__DATA SUPPLIED__:
::::::::
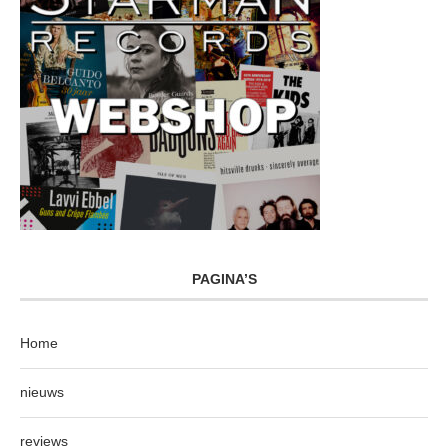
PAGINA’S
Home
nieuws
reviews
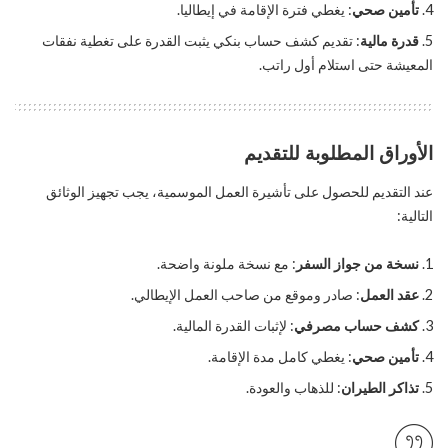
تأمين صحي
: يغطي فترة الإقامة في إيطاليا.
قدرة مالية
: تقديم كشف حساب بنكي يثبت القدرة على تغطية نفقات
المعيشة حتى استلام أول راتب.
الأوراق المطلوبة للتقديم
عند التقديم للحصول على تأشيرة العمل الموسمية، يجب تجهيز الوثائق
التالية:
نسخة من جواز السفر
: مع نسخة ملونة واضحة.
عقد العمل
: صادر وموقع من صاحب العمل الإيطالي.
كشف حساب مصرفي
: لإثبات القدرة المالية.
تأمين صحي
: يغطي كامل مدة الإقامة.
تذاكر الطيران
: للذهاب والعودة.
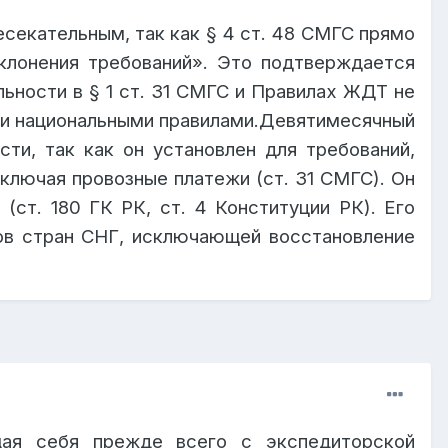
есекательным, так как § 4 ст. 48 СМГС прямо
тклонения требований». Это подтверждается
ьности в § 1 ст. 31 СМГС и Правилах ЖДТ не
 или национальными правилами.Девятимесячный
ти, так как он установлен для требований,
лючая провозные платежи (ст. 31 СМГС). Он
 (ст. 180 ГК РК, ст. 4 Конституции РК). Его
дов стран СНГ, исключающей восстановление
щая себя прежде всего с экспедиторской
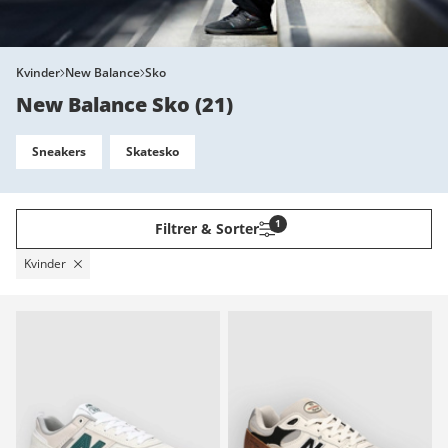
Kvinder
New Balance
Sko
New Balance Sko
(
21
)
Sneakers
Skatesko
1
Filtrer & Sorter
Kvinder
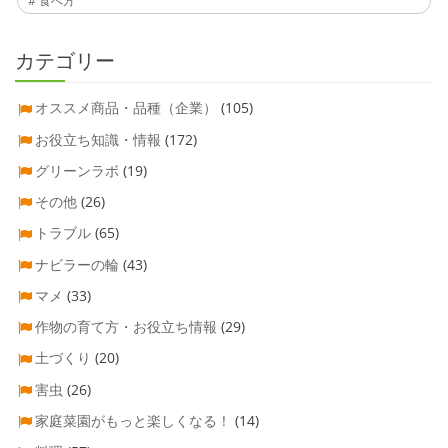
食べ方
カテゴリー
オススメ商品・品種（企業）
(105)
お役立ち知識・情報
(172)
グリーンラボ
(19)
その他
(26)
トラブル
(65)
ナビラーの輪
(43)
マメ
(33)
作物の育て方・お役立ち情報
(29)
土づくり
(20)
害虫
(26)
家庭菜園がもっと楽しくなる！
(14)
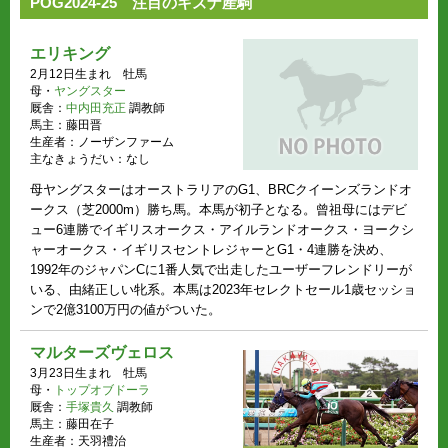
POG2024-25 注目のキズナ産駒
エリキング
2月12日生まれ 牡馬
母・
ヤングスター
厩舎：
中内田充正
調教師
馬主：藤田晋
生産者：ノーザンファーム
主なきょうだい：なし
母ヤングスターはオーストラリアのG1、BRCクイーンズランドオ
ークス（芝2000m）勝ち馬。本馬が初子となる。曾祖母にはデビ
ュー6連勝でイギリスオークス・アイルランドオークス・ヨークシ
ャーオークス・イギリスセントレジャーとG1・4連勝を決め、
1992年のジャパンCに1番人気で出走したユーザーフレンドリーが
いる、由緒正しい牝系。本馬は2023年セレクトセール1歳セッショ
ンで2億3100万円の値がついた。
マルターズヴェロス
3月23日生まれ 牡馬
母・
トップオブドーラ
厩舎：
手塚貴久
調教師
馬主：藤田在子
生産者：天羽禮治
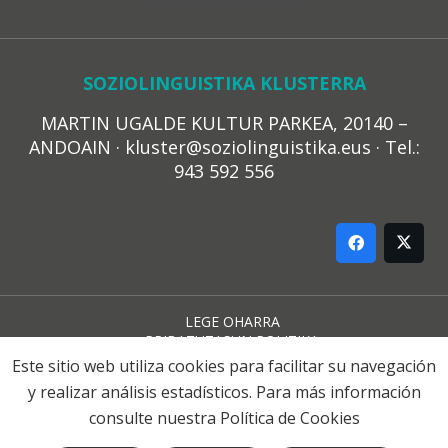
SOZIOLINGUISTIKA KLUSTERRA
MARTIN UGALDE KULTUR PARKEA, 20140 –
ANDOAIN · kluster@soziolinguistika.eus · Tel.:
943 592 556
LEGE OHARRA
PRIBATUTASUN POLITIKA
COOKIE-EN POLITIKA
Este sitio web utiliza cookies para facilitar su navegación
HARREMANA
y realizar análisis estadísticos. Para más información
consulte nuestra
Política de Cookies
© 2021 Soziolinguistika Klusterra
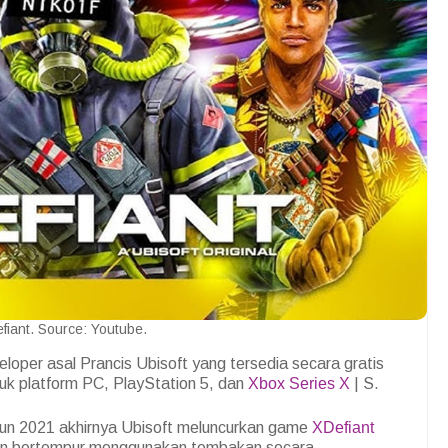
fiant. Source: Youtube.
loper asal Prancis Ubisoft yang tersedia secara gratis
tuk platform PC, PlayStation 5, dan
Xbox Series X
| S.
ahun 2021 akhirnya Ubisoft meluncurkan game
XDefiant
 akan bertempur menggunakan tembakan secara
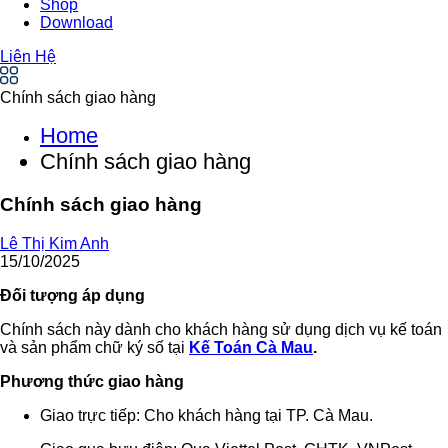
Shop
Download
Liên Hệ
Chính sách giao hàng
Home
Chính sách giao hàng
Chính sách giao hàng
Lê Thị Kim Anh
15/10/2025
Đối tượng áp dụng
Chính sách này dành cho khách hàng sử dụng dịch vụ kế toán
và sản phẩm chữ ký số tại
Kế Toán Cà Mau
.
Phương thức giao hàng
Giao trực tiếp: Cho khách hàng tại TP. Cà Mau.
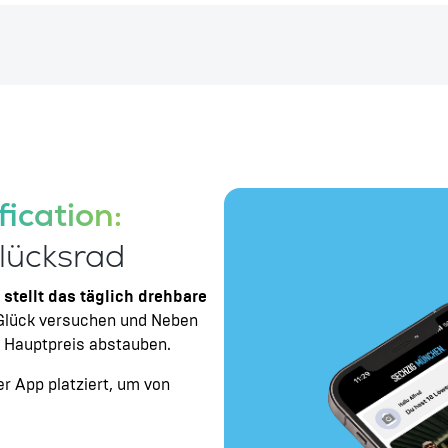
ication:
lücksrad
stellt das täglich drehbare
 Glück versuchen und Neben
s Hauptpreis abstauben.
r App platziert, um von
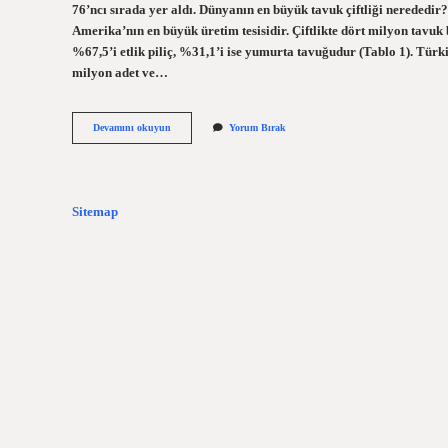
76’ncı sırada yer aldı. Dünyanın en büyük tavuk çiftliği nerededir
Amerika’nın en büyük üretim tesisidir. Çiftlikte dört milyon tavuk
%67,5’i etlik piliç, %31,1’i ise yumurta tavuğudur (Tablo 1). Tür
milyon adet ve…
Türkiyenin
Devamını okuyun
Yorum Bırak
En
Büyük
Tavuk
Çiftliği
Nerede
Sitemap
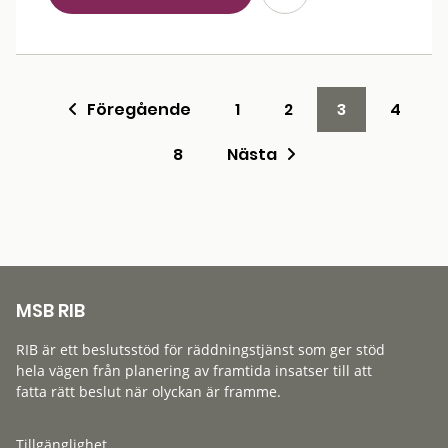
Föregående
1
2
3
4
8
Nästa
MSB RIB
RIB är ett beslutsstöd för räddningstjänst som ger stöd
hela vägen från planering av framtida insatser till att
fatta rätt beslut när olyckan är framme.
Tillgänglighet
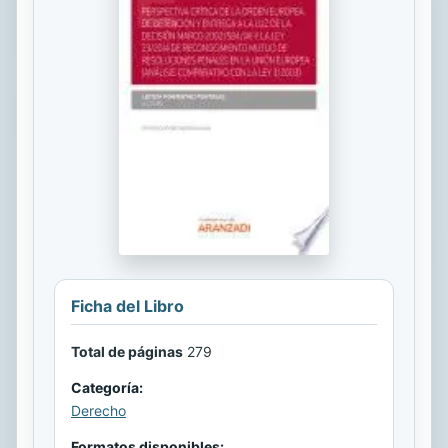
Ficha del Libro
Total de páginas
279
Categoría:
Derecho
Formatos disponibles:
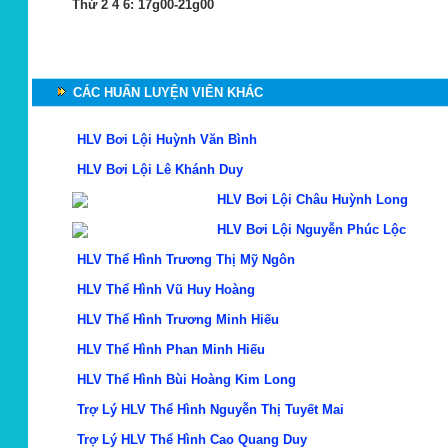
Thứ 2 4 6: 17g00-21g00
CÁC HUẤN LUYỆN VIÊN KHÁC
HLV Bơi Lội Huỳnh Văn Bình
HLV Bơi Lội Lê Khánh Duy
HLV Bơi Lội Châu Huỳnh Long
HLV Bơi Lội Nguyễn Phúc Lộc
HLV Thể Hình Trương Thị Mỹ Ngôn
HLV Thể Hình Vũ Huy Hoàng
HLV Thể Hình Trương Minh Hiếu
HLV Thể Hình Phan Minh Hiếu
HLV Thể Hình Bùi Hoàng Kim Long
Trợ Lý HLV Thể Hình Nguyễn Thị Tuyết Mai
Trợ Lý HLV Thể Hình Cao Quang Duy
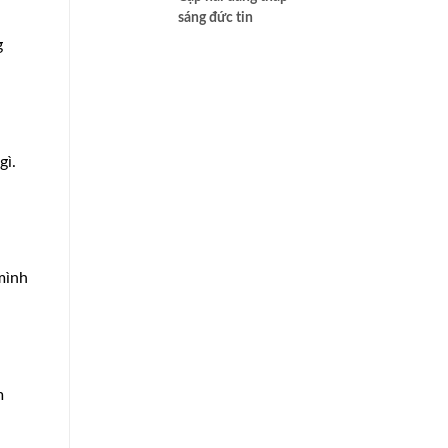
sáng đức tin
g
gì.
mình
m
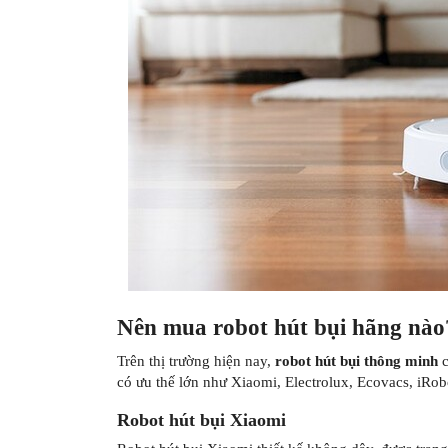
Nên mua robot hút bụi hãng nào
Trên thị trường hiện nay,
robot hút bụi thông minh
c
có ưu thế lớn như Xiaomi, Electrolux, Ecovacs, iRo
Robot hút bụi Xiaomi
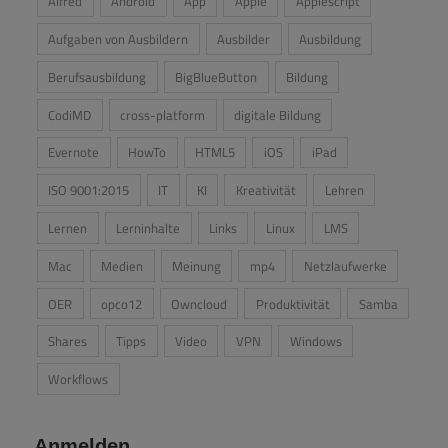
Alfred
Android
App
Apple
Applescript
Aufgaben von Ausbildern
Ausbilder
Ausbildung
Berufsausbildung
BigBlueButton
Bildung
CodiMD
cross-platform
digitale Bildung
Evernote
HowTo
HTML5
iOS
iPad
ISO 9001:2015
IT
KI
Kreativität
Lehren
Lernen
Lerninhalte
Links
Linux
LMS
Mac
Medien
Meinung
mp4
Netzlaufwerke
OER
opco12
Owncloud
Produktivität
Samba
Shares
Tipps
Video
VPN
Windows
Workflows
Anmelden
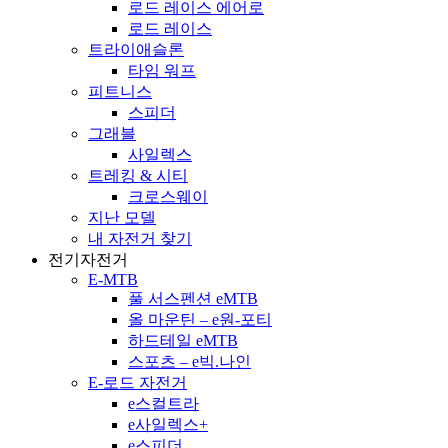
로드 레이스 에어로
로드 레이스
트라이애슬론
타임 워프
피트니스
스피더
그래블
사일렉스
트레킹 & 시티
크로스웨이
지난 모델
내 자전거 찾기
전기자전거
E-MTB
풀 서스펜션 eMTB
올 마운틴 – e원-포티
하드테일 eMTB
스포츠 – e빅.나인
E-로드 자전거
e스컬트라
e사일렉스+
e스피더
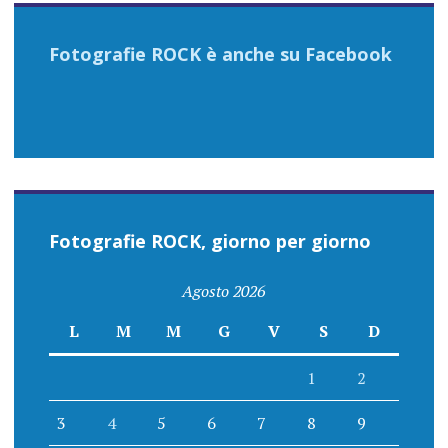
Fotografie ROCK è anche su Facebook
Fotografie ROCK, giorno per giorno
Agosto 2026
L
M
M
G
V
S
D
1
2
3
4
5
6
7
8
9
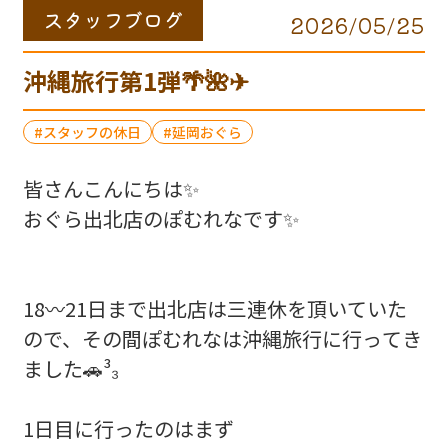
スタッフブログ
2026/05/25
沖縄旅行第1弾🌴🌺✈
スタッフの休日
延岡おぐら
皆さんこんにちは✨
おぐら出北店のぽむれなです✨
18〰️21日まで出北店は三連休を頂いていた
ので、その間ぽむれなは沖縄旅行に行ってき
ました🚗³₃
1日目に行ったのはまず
::::::::
__WORK INSTRUCTIONS__: Transcribe all of the data above verbatim but omit every picture.

__TASK RESULT__:
PAGINA’S
Home
nieuws
reviews
تأمين صحي
: يغطي فترة الإقامة في إيطاليا.
قدرة مالية
: تقديم كشف حساب بنكي يثبت القدرة على تغطية نفقات
المعيشة حتى استلام أول راتب.
الأوراق المطلوبة للتقديم
عند التقديم للحصول على تأشيرة العمل الموسمية، يجب تجهيز الوثائق
التالية:
نسخة من جواز السفر
: مع نسخة ملونة واضحة.
عقد العمل
: صادر وموقع من صاحب العمل الإيطالي.
كشف حساب مصرفي
: لإثبات القدرة المالية.
تأمين صحي
: يغطي كامل مدة الإقامة.
تذاكر الطيران
: للذهاب والعودة.
есекательным, так как § 4 ст. 48 СМГС прямо
тклонения требований». Это подтверждается
ьности в § 1 ст. 31 СМГС и Правилах ЖДТ не
 или национальными правилами.Девятимесячный
ти, так как он установлен для требований,
лючая провозные платежи (ст. 31 СМГС). Он
 (ст. 180 ГК РК, ст. 4 Конституции РК). Его
дов стран СНГ, исключающей восстановление
щая себя прежде всего с экспедиторской
Kvinder
New Balance
Sko
New Balance Sko
(
21
)
Sneakers
Skatesko
1
Filtrer & Sorter
Kvinder
食べ方
カテゴリー
オススメ商品・品種（企業）
(105)
お役立ち知識・情報
(172)
グリーンラボ
(19)
その他
(26)
トラブル
(65)
ナビラーの輪
(43)
マメ
(33)
作物の育て方・お役立ち情報
(29)
土づくり
(20)
害虫
(26)
家庭菜園がもっと楽しくなる！
(14)
POG2024-25 注目のキズナ産駒
エリキング
2月12日生まれ 牡馬
母・
ヤングスター
厩舎：
中内田充正
調教師
馬主：藤田晋
生産者：ノーザンファーム
主なきょうだい：なし
母ヤングスターはオーストラリアのG1、BRCクイーンズランドオ
ークス（芝2000m）勝ち馬。本馬が初子となる。曾祖母にはデビ
ュー6連勝でイギリスオークス・アイルランドオークス・ヨークシ
ャーオークス・イギリスセントレジャーとG1・4連勝を決め、
1992年のジャパンCに1番人気で出走したユーザーフレンドリーが
いる、由緒正しい牝系。本馬は2023年セレクトセール1歳セッショ
ンで2億3100万円の値がついた。
マルターズヴェロス
3月23日生まれ 牡馬
母・
トップオブドーラ
厩舎：
手塚貴久
調教師
馬主：藤田在子
生産者：天羽禮治
SOZIOLINGUISTIKA KLUSTERRA
MARTIN UGALDE KULTUR PARKEA, 20140 –
ANDOAIN · kluster@soziolinguistika.eus · Tel.:
943 592 556
LEGE OHARRA
PRIBATUTASUN POLITIKA
COOKIE-EN POLITIKA
Este sitio web utiliza cookies para facilitar su navegación
HARREMANA
y realizar análisis estadísticos. Para más información
consulte nuestra
Política de Cookies
© 2021 Soziolinguistika Klusterra
fiant. Source: Youtube.
loper asal Prancis Ubisoft yang tersedia secara gratis
tuk platform PC, PlayStation 5, dan
Xbox Series X
| S.
ahun 2021 akhirnya Ubisoft meluncurkan game
XDefiant
 akan bertempur menggunakan tembakan secara
Shop
Download
Liên Hệ
Chính sách giao hàng
Home
Chính sách giao hàng
Chính sách giao hàng
Lê Thị Kim Anh
15/10/2025
Đối tượng áp dụng
Chính sách này dành cho khách hàng sử dụng dịch vụ kế toán
và sản phẩm chữ ký số tại
Kế Toán Cà Mau
.
Phương thức giao hàng
Giao trực tiếp: Cho khách hàng tại TP. Cà Mau.
ication:
lücksrad
stellt das täglich drehbare
 Glück versuchen und Neben
s Hauptpreis abstauben.
r App platziert, um von
76’ncı sırada yer aldı. Dünyanın en büyük tavuk çiftliği nerededir
Amerika’nın en büyük üretim tesisidir. Çiftlikte dört milyon tavuk
%67,5’i etlik piliç, %31,1’i ise yumurta tavuğudur (Tablo 1). Tür
milyon adet ve…
Türkiyenin
Devamını okuyun
Yorum Bırak
En
Büyük
Tavuk
Çiftliği
Nerede
Sitemap
Föregående
1
2
3
4
8
Nästa
MSB RIB
RIB är ett beslutsstöd för räddningstjänst som ger stöd
hela vägen från planering av framtida insatser till att
fatta rätt beslut när olyckan är framme.
Tillgänglighet
Ficha del Libro
Total de páginas
279
Categoría:
Derecho
Formatos disponibles:
Thứ 2 4 6: 17g00-21g00
CÁC HUẤN LUYỆN VIÊN KHÁC
HLV Bơi Lội Huỳnh Văn Bình
HLV Bơi Lội Lê Khánh Duy
HLV Bơi Lội Châu Huỳnh Long
HLV Bơi Lội Nguyễn Phúc Lộc
HLV Thể Hình Trương Thị Mỹ Ngôn
HLV Thể Hình Vũ Huy Hoàng
HLV Thể Hình Trương Minh Hiếu
HLV Thể Hình Phan Minh Hiếu
HLV Thể Hình Bùi Hoàng Kim Long
Trợ Lý HLV Thể Hình Nguyễn Thị Tuyết Mai
Trợ Lý HLV Thể Hình Cao Quang Duy
sáng đức tin
g
gì.
mình
m
Nên mua robot hút bụi hãng nào
Trên thị trường hiện nay,
robot hút bụi thông minh
c
có ưu thế lớn như Xiaomi, Electrolux, Ecovacs, iRo
Robot hút bụi Xiaomi
Alfred
Android
App
Apple
Applescript
Aufgaben von Ausbildern
Ausbilder
Ausbildung
Berufsausbildung
BigBlueButton
Bildung
CodiMD
cross-platform
digitale Bildung
Evernote
HowTo
HTML5
iOS
iPad
ISO 9001:2015
IT
KI
Kreativität
Lehren
Lernen
Lerninhalte
Links
Linux
LMS
Mac
Medien
Meinung
mp4
Netzlaufwerke
OER
opco12
Owncloud
Produktivität
Samba
Shares
Tipps
Video
VPN
Windows
Workflows
Anmelden
로드 레이스 에어로
로드 레이스
트라이애슬론
타임 워프
피트니스
스피더
그래블
사일렉스
트레킹 & 시티
크로스웨이
지난 모델
내 자전거 찾기
전기자전거
E-MTB
풀 서스펜션 eMTB
올 마운틴 – e원-포티
하드테일 eMTB
스포츠 – e빅.나인
E-로드 자전거
e스컬트라
e사일렉스+
e스피더
Fotografie ROCK è anche su Facebook
Fotografie ROCK, giorno per giorno
Agosto 2026
L
M
M
G
V
S
D
1
2
3
4
5
6
7
8
9
スタッフブログ
2026/05/25
沖縄旅行第1弾🌴🌺✈
スタッフの休日
延岡おぐら
皆さんこんにちは✨
おぐら出北店のぽむれなです✨
18〰️21日まで出北店は三連休を頂いていた
ので、その間ぽむれなは沖縄旅行に行ってき
ました🚗³₃
1日目に行ったのはまず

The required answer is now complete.